§ **Source extract**:
##########

FIGURE S.3 Macroscopic view of shape memory process.
Constrained Recovery
The most successful example of this type of product is undoubtedly a hydraulic coupling. These fittings are manufactured as cylindrical sleeves slightly smaller than the metal tubing that they are to join. Their diameters are then expanded while martensitic and, upon warming to austenite, they shrink in diameter and strongly hold the tube ends. The tubes prevent the coupling from fully recovering its manufac-trured shape, and the stresses created as the coupling attempts to do so are great enough to create a joint that, in many ways, is superior to a weld.
Force Actuators
In some applications, the shape memory component is designed to exert force over a considerable range of motion, often for many cycles. Such an application is the circuit-board edge connector. In this electrical connector system, the shape memory alloy component is used to force open a spring when the connector is heated. This allows force-free insertion or withdrawal of a circuit board in the connector. Upon cooling, the nickel-titanium actuator becomes weaker, and the spring easily deforms the actuator while it closes tightly on the circuit board and forms the connections.

##########

§ **Excerpted records**:

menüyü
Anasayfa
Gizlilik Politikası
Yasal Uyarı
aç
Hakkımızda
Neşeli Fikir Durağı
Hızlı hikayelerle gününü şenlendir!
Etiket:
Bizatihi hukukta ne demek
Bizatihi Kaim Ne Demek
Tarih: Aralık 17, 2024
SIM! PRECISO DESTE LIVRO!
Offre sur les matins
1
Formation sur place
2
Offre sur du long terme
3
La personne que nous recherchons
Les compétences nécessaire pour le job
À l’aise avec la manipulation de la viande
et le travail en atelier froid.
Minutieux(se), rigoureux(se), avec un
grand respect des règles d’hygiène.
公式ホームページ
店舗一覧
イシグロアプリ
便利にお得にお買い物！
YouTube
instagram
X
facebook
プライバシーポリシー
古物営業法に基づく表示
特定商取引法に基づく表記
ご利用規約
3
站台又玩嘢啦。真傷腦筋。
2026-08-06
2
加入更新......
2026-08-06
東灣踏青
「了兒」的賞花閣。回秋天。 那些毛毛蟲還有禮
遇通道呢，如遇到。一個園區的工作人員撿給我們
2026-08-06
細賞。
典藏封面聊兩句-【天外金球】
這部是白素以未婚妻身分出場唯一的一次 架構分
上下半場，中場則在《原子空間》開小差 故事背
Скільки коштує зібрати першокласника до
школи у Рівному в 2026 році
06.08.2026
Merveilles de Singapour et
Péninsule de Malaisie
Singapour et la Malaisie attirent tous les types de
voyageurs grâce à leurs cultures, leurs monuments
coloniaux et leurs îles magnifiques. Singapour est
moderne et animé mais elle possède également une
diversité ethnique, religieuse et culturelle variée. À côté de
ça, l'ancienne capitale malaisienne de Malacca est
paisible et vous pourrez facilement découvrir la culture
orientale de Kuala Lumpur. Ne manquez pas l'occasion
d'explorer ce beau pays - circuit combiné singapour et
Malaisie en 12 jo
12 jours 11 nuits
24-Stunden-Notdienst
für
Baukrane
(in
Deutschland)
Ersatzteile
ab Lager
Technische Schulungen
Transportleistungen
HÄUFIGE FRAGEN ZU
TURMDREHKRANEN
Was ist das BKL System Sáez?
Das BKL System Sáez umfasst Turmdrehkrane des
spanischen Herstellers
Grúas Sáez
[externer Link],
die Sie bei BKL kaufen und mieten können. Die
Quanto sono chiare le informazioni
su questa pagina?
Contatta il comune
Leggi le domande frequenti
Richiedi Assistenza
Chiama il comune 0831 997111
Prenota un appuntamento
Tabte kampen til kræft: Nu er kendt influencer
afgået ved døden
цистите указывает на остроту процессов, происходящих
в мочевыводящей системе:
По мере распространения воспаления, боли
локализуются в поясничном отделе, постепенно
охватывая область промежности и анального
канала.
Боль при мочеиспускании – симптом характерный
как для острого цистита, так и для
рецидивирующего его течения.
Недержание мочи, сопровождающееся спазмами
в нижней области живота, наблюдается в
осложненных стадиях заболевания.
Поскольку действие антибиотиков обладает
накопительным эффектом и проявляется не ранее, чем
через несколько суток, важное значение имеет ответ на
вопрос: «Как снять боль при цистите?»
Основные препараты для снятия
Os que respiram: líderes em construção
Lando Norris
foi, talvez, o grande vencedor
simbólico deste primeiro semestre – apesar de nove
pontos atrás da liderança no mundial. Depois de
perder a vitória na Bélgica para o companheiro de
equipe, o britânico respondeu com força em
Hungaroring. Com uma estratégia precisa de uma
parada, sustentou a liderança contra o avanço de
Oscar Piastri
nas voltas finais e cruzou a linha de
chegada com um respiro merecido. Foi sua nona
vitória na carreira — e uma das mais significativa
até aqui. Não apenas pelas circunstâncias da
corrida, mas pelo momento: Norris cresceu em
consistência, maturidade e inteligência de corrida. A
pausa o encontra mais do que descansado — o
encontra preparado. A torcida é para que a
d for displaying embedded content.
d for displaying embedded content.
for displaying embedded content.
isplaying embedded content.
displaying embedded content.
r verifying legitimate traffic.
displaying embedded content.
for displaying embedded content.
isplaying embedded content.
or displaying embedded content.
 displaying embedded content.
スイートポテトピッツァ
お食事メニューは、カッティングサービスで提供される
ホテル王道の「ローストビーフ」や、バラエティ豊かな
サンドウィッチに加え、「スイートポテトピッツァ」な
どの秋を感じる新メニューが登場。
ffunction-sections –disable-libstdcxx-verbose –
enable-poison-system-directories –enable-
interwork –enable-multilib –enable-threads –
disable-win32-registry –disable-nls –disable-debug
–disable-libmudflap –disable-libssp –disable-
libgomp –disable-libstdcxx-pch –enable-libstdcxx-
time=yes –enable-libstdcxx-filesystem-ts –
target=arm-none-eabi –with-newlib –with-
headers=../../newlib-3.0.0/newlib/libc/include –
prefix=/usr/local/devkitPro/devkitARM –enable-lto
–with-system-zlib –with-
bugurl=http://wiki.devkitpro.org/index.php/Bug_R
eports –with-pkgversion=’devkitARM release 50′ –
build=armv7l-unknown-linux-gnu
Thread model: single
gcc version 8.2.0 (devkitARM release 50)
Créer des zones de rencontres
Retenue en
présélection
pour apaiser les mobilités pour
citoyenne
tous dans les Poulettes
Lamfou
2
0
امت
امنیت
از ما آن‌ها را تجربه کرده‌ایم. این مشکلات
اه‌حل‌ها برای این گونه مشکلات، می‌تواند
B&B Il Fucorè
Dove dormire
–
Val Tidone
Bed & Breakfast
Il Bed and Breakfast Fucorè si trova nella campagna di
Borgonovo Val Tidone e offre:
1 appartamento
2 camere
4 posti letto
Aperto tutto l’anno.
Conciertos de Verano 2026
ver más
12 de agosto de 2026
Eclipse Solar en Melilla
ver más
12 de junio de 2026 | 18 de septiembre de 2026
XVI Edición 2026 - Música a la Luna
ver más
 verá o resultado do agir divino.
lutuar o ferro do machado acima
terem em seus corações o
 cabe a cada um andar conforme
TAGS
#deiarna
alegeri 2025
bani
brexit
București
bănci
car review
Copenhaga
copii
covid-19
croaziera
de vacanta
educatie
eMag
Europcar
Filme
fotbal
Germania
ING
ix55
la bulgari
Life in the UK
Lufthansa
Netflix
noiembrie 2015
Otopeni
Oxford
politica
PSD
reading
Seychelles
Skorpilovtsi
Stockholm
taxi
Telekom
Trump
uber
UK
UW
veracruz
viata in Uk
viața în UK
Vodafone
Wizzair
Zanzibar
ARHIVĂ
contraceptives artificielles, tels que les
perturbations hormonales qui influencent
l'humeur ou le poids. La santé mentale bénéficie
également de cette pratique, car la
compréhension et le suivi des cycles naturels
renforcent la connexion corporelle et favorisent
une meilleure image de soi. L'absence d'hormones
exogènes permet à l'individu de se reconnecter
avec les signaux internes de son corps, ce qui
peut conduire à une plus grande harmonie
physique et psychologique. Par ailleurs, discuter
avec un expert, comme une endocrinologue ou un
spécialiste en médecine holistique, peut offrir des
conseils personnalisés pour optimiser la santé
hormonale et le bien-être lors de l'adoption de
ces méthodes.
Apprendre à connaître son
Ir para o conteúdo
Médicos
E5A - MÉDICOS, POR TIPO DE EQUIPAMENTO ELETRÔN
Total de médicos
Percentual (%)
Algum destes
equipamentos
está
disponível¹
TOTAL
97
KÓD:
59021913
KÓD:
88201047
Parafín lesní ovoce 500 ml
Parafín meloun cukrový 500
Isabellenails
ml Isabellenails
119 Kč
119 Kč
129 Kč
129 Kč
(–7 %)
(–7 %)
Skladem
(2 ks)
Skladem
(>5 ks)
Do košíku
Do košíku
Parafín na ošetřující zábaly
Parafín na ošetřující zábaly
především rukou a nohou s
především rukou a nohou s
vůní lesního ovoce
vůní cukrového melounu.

##########

§ **Work task**: In the passage on shape memory applications, reproduce word for word the stretch that begins with the words "FIGURE S.3 Macroscopic" and ends with "superior to a weld.". Nothing in the material is needed for what is asked here.

§ **Expected output**:
FIGURE S.3 Macroscopic view of shape memory process.
Constrained Recovery
The most successful example of this type of product is undoubtedly a hydraulic coupling. These fittings are manufactured as cylindrical sleeves slightly smaller than the metal tubing that they are to join. Their diameters are then expanded while martensitic and, upon warming to austenite, they shrink in diameter and strongly hold the tube ends. The tubes prevent the coupling from fully recovering its manufac-trured shape, and the stresses created as the coupling attempts to do so are great enough to create a joint that, in many ways, is superior to a weld.